I was ten years old and I had saved up enough to open an account. My parents didn’t push me into it — I pushed myself. I’d been reading about compound interest in some book aimed at kids, and I remember thinking: this seems like something you should start as soon as possible.
So I did.
The first thing I bought, I didn’t fully understand. I understood the name of the company. I understood that they made something I used. What I didn’t understand was that a company making a product you like and a company being a good investment are almost entirely unrelated concepts.
I lost money. Not a lot in dollar terms — at ten, I didn’t have a lot to lose — but enough to sting. More importantly, I lost the comfortable illusion that following the news and buying recognizable names was a strategy.
That loss was the best thing that could have happened.
It sent me to primary sources. Not investment newsletters or YouTube videos but the actual documents — 10-Ks, earnings releases, analyst letters. Buffett’s shareholder letters. Charlie Munger on psychology and markets. I read things I only half-understood and went back and read them again.
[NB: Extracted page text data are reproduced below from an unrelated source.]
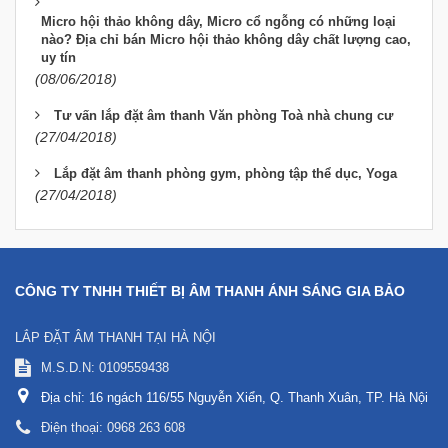
Micro hội thảo không dây, Micro cổ ngỗng có những loại
nào? Địa chỉ bán Micro hội thảo không dây chất lượng cao,
uy tín
(08/06/2018)
Tư vấn lắp đặt âm thanh Văn phòng Toà nhà chung cư
(27/04/2018)
Lắp đặt âm thanh phòng gym, phòng tập thể dục, Yoga
(27/04/2018)
CÔNG TY TNHH THIẾT BỊ ÂM THANH ÁNH SÁNG GIA BẢO
LẮP ĐẶT ÂM THANH TẠI HÀ NỘI
M.S.D.N: 0109559438
Địa chỉ:
16 ngách 116/55 Nguyễn Xiển, Q. Thanh Xuân, TP. Hà Nội
Điện thoại:
0968 263 608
The fog lifted slowly. I started to see the difference between a business and a stock price. Between a competitive moat and a recognizable brand. Between price and value.
I won’t claim I became a sophisticated investor at twelve. But I became a serious one. The kind who thinks before buying. The kind who asks “what could go wrong?” as often as “what could go right?” The kind who knows that discipline compounds better than intelligence.
People sometimes ask if I think starting this young gave me an advantage.
The honest answer is: yes and no. The technical knowledge I’ve built is real. But the more valuable thing I got wasn’t knowledge — it was time. Time to be wrong without it mattering too much. Time to sit with bad decisions and understand them rather than just moving on. Time to develop a process through repetition rather than theory.
The vineyard at the end of the road makes a lot more sense when you’ve watched something compound for years. You start to understand why patience isn’t passive — it’s a discipline as demanding as any active one.
The market has been teaching me for seven years now. I’m still paying tuition. I expect I always will be.